Horseproblems Australia
Post Office Box Victor Harbor
SA. 5211
(61) 0885521418
horseproblems@horseproblems.com.au

 

 

 

 

 

TRAFFIC TRAINING

THE YOUNG HORSE

BY

John O’Leary
Horseman
© 2003
www.horseproblems.com.au


 

Today’s drivers’ have little to no regard for the safety of horses or the result that excessive speed can have upon a ridden trail horse. It is dangerous out there and if one is to safely ride in traffic, the horse must be basically bombproof.

 Traffic training the horse is a dangerous game and should really be undertaken by a professional, however many pleasure riders’ undertake the job themselves.

Drugs are now in 1 in 20 Drivers so remember that.!!!!!!!!!!

I traffic train every horse that I break in and they are all out in the traffic within the first ten days of the process. Over the years and of the thousands of horses, I have noticed that almost all of them have successfully made the transition to be able to handle the various frightening events that occur in traffic. It has been interesting to me that it has never mattered what the breed has been and that the young or green ‘breaker’ is far easier to train than the more seasoned horse that is introduced later in it’s career. There are a couple of reasons why.

By far the most important reason for my success is that I never transfer a negative vibe to any horse. I have a saying that completely sums up what ensures success or failure.

“A bold rider makes a bold horse – A nervous rider makes a nervous horse”

It follows therefore, that if a rider is nervous in any way, they simply should never attempt to traffic train any horse as they are a danger to themselves. Success comes from the rider being a strong leader and that is exactly what the horse is looking for. If the rider is in control, is an assertive confident type, the horse will be happy to place its life in their hands. There are a few rules that one must follow however:

  • Obviously the young horse should be led out by an older, seasoned horse for the first few rides.

- [SOURCE MATERIAL]:
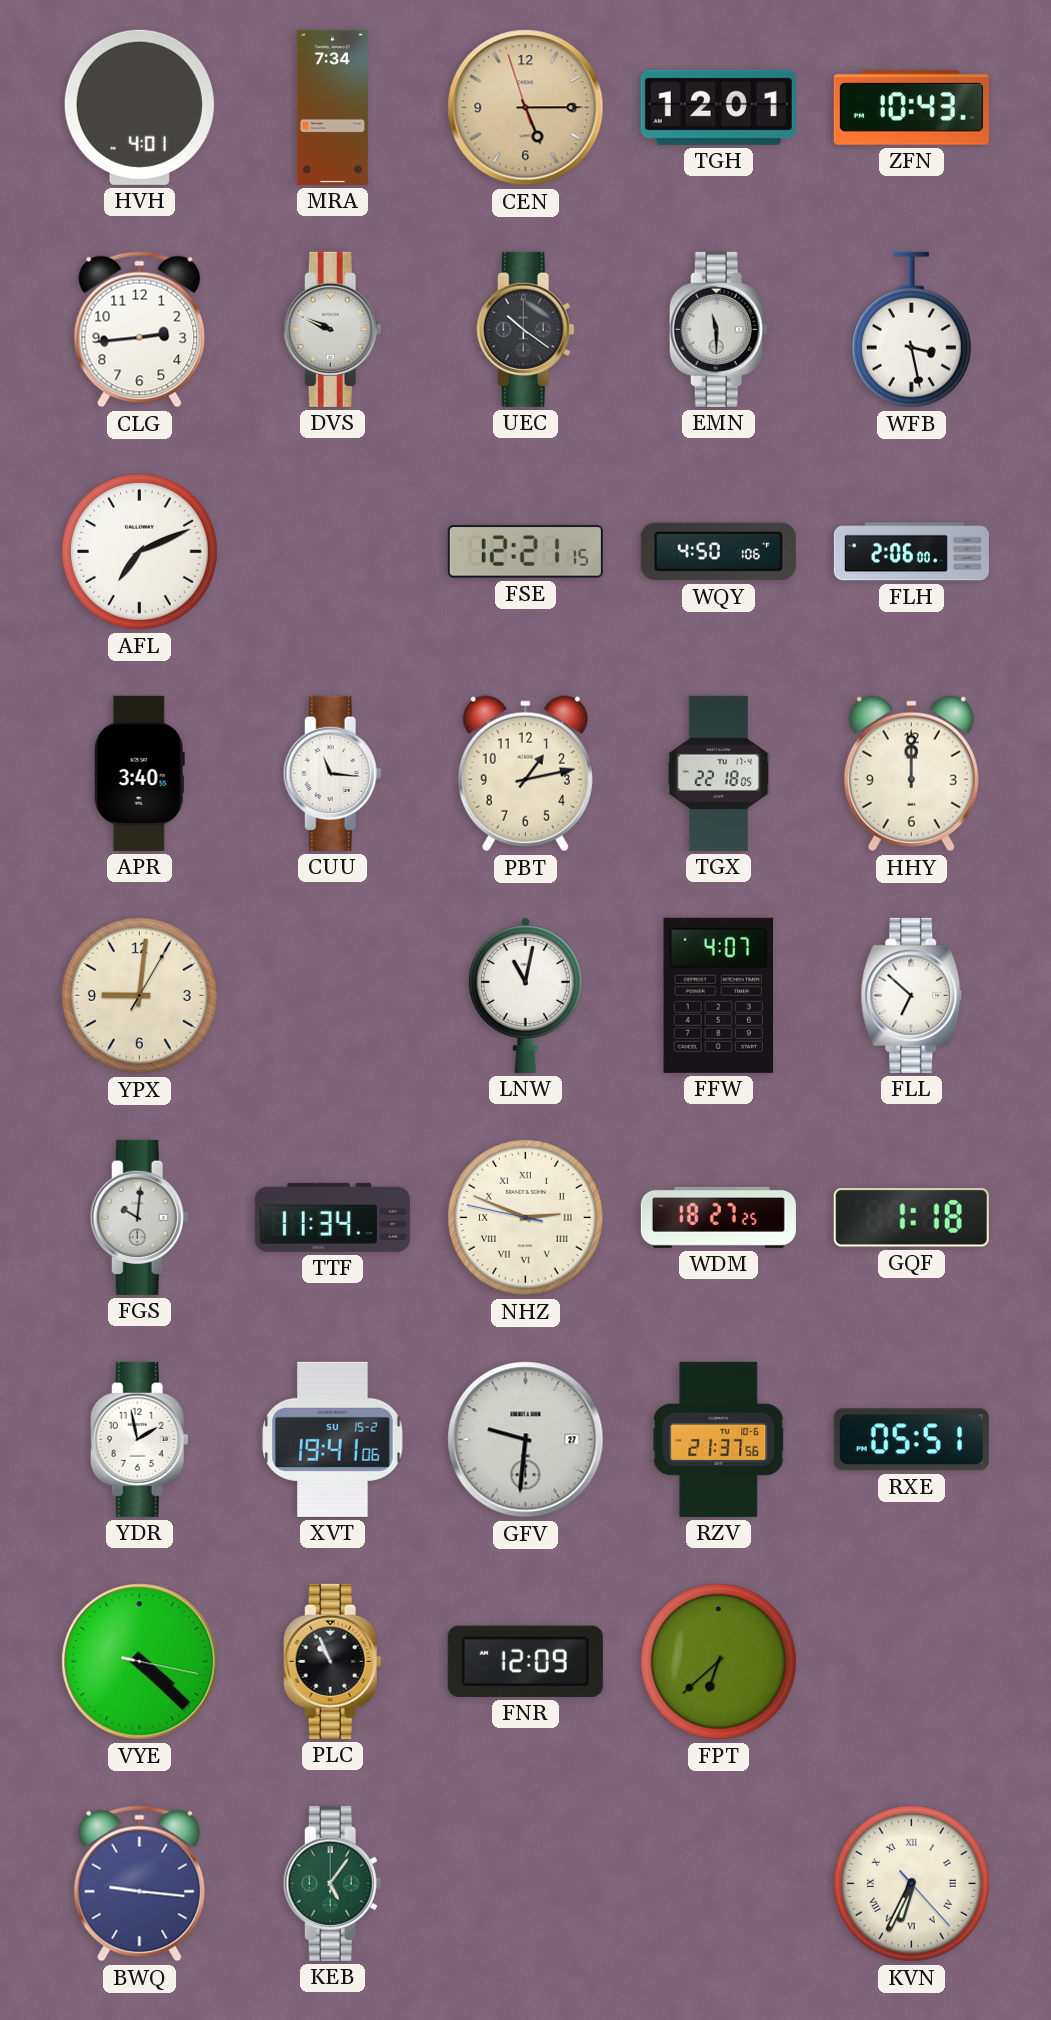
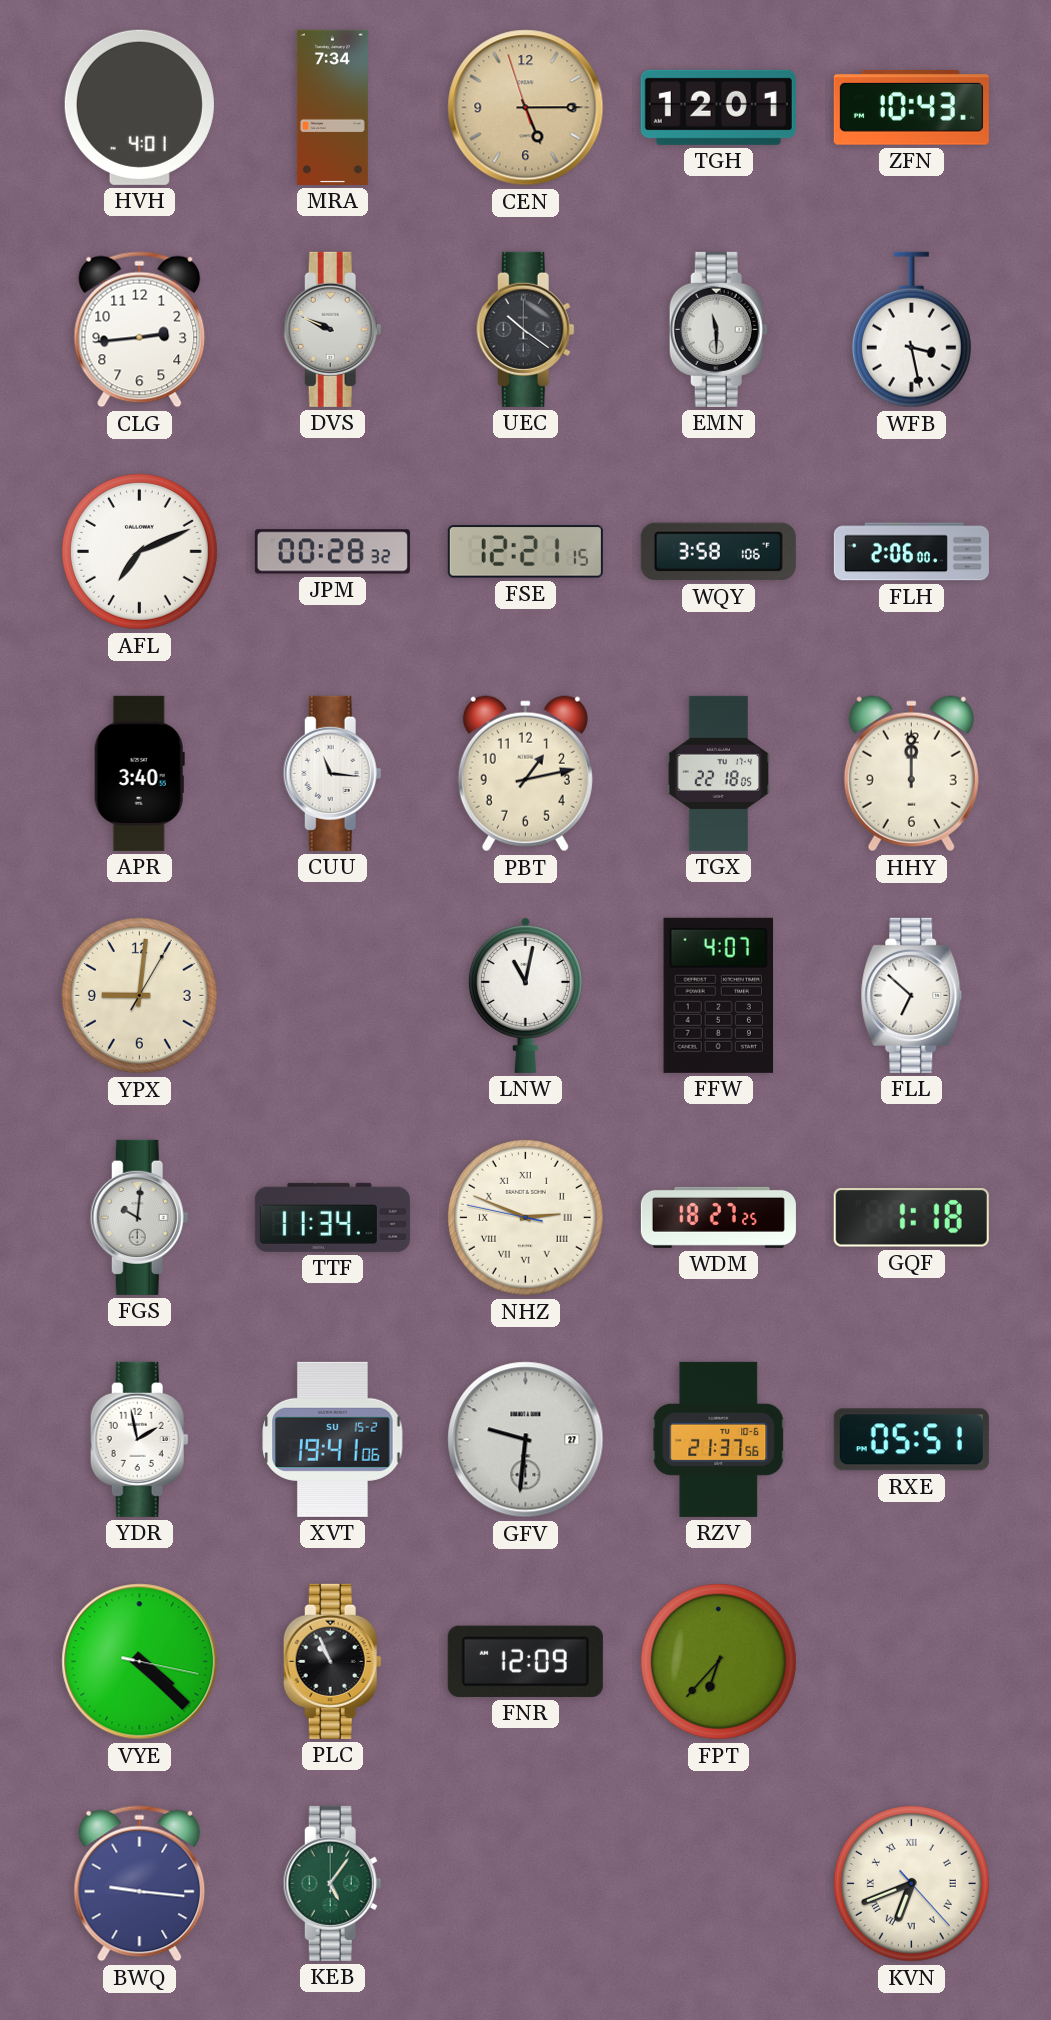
JPM: none -> 00:28
WQY: 4:50 -> 3:58
FPT: 6:38 -> 6:37
KVN: 6:34 -> 6:41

- [THE PROBLEM]: Return the whole traffic training article above again, word for word and unchanged.

- [WORKED ANSWER]:
Horseproblems Australia
Post Office Box Victor Harbor
SA. 5211
(61) 0885521418
horseproblems@horseproblems.com.au

 

 

 

 

 

TRAFFIC TRAINING

THE YOUNG HORSE

BY

John O’Leary
Horseman
© 2003
www.horseproblems.com.au


 

Today’s drivers’ have little to no regard for the safety of horses or the result that excessive speed can have upon a ridden trail horse. It is dangerous out there and if one is to safely ride in traffic, the horse must be basically bombproof.

 Traffic training the horse is a dangerous game and should really be undertaken by a professional, however many pleasure riders’ undertake the job themselves.

Drugs are now in 1 in 20 Drivers so remember that.!!!!!!!!!!

I traffic train every horse that I break in and they are all out in the traffic within the first ten days of the process. Over the years and of the thousands of horses, I have noticed that almost all of them have successfully made the transition to be able to handle the various frightening events that occur in traffic. It has been interesting to me that it has never mattered what the breed has been and that the young or green ‘breaker’ is far easier to train than the more seasoned horse that is introduced later in it’s career. There are a couple of reasons why.

By far the most important reason for my success is that I never transfer a negative vibe to any horse. I have a saying that completely sums up what ensures success or failure.

“A bold rider makes a bold horse – A nervous rider makes a nervous horse”

It follows therefore, that if a rider is nervous in any way, they simply should never attempt to traffic train any horse as they are a danger to themselves. Success comes from the rider being a strong leader and that is exactly what the horse is looking for. If the rider is in control, is an assertive confident type, the horse will be happy to place its life in their hands. There are a few rules that one must follow however:

  • Obviously the young horse should be led out by an older, seasoned horse for the first few rides.